### SHORT EXERCISE
Reproduce the material below verbatim, character for character, but omit the pictures.

[BEGIN DATA FOR PROCESSING]

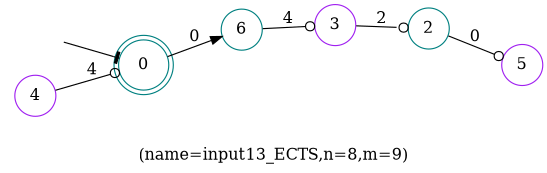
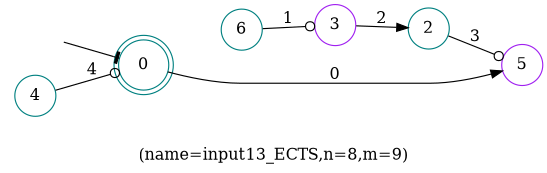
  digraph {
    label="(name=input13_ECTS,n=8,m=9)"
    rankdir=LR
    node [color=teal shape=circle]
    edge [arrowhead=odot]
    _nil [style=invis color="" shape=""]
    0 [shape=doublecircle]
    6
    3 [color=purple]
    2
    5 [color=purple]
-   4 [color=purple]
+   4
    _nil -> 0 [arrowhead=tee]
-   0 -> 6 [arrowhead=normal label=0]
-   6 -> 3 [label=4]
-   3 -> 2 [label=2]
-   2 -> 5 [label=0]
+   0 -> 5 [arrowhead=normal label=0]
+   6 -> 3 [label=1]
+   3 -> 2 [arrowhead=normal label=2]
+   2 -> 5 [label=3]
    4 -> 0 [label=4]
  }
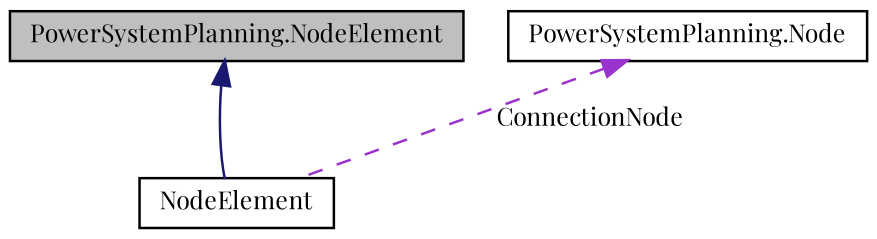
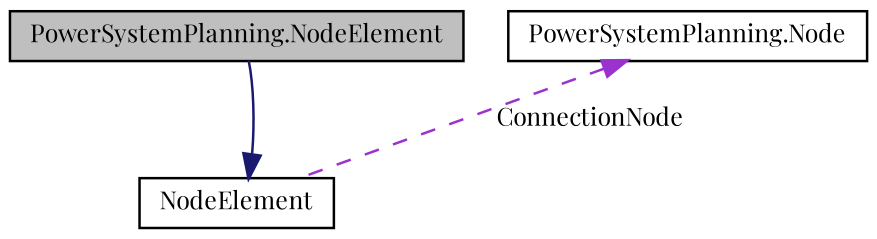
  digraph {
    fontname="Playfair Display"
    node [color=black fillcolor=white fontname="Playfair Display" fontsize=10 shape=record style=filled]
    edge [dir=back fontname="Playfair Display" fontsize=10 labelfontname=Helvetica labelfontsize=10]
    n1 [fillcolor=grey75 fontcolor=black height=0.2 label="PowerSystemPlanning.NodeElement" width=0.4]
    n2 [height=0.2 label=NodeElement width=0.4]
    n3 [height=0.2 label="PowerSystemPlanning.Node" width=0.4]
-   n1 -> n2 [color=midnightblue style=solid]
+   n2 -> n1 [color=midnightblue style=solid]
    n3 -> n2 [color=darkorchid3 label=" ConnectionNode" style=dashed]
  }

[END DATA FOR PROCESSING]

### EXERCISE SOLUTION
  digraph {
    label="(name=input13_ECTS,n=8,m=9)"
    rankdir=LR
    node [color=teal shape=circle]
    edge [arrowhead=odot]
    _nil [style=invis color="" shape=""]
    0 [shape=doublecircle]
    6
    3 [color=purple]
    2
    5 [color=purple]
-   4 [color=purple]
+   4
    _nil -> 0 [arrowhead=tee]
-   0 -> 6 [arrowhead=normal label=0]
-   6 -> 3 [label=4]
-   3 -> 2 [label=2]
-   2 -> 5 [label=0]
+   0 -> 5 [arrowhead=normal label=0]
+   6 -> 3 [label=1]
+   3 -> 2 [arrowhead=normal label=2]
+   2 -> 5 [label=3]
    4 -> 0 [label=4]
  }
  digraph {
    fontname="Playfair Display"
    node [color=black fillcolor=white fontname="Playfair Display" fontsize=10 shape=record style=filled]
    edge [dir=back fontname="Playfair Display" fontsize=10 labelfontname=Helvetica labelfontsize=10]
    n1 [fillcolor=grey75 fontcolor=black height=0.2 label="PowerSystemPlanning.NodeElement" width=0.4]
    n2 [height=0.2 label=NodeElement width=0.4]
    n3 [height=0.2 label="PowerSystemPlanning.Node" width=0.4]
-   n1 -> n2 [color=midnightblue style=solid]
+   n2 -> n1 [color=midnightblue style=solid]
    n3 -> n2 [color=darkorchid3 label=" ConnectionNode" style=dashed]
  }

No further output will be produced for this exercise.